If our goal is to measure the price-demand relationships by fitting regression models, we are also very interested in the correlations among the variables and in the appearance of their scatterplots. Here is the correlation matrix, i.e., the table of all pairwise correlations among the variables. (Remember that the correlation between two variables is a statistic that measures the relative strength of the linear relationship between them, on a scale of -1 to +1.) What stands out clearly here is that (as we already knew from looking at the time series plots) there are very strong, negative correlations between price and sales for all three carton sizes (greater than 0.8 in magnitude, as it turns out), which are measures of “the price elasticity of demand.” There are also some weaker positive correlations between the price of one carton size and sales of another--for example, a correlation of 0.521 between price of 18-packs and sales of 30-packs.
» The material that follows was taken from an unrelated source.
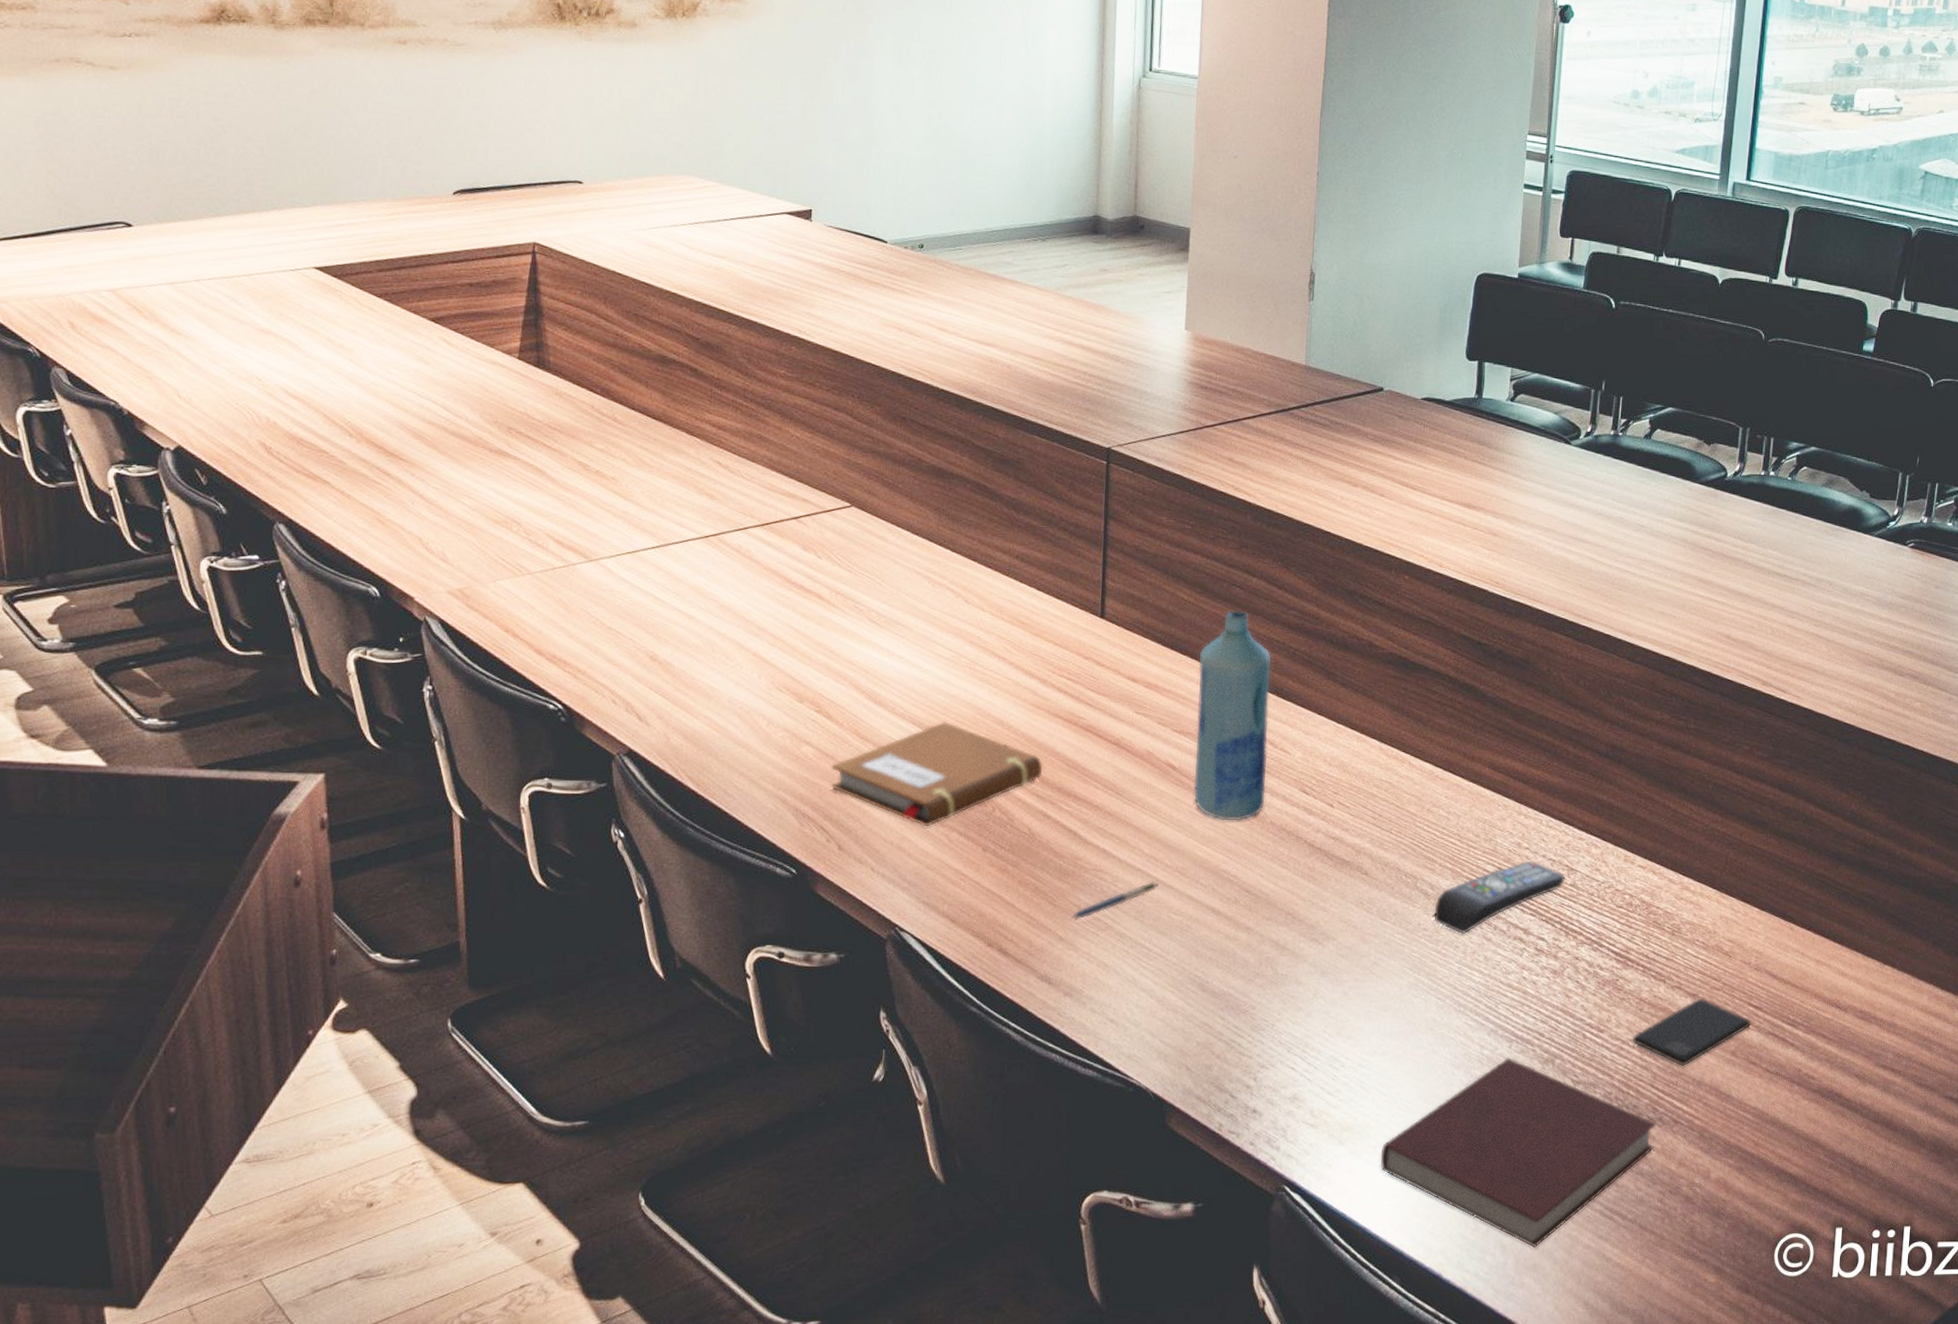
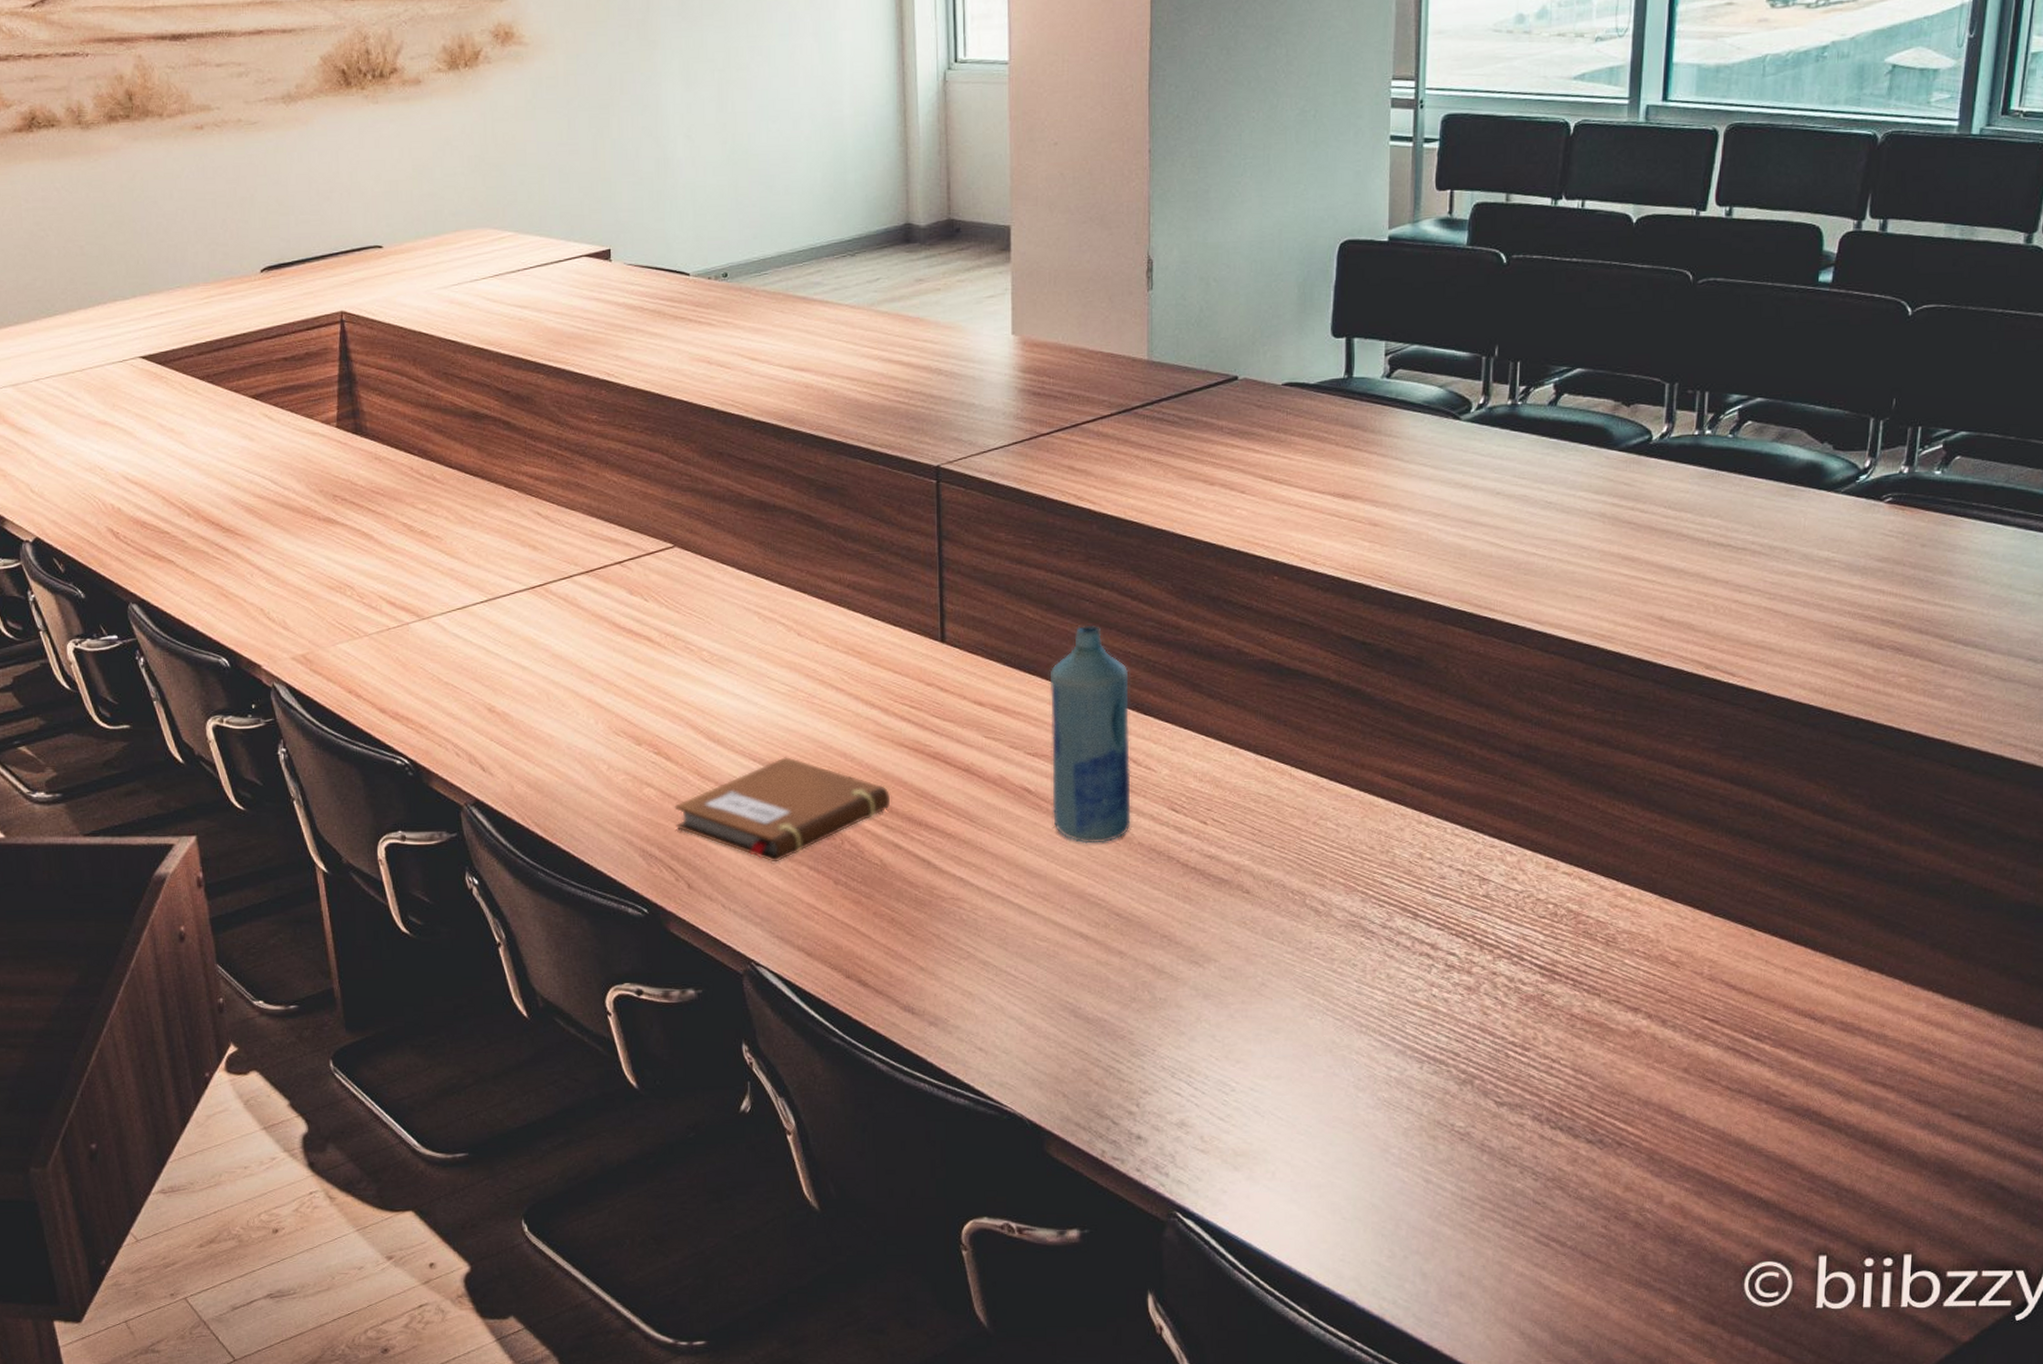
pen: present [1072,882,1159,920] -> none [932,908,1021,950]
notebook: present [1380,1057,1657,1249] -> none [1280,1079,1597,1276]
remote control: present [1434,860,1566,934] -> none [1327,871,1477,951]
smartphone: present [1632,998,1752,1067] -> none [1563,1012,1707,1086]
These are measures of “cross-price elasticities”, i.e., substitution effects. Consumers tend to buy fewer 30-packs when the price of 18-packs is reduced, presumably because they buy 18-packs instead.
Last but not least, we should look at the scatterplot matrix of the variables, i.e., the matrix of all 2-way scatterplots. The scatterplot matrix is the visual counterpart of the correlation matrix, and it should always be studied as a prelude to regression analysis if there are many variables. (Virtually all commercial regression software offers this feature, although the results vary a lot in terms of graphical quality. The ones produced by RegressIt, which are shown here, optionally include the regression line, center-of-mass point, correlation, and squared correlation, and each separate chart can be edited.) The full scatterplot matrix for these variables is a 6x6 array, but we are especially interested in the 3x3 submatrix of scatterplots in which sales volume is plotted vs. price for different combinations of carton sizes:
Each of these plots shows not only the price-demand relationship for sales of one carton size vs. price of another, but it also gives a preview of the results that will be obtained if a simple regression model is fitted. On the pages that follow, regression models will be fitted to the sales data for 18-packs. From the scatterplot in the center of the matrix, we already know a lot about the results we will get if we regress sales of 18-packs on price of 18-packs. Some “red flags” are already waving at this point, though. The price-demand relationships are quite strong, but the variance of sales is not consistent over the full range of prices in any of these plots.
By the way, all of the output shown above was generated at one time on a single Excel worksheet with a few keystrokes using the Data Analysis procedure in RegressIt, as shown below. Hopefully your software will make this relatively easy too.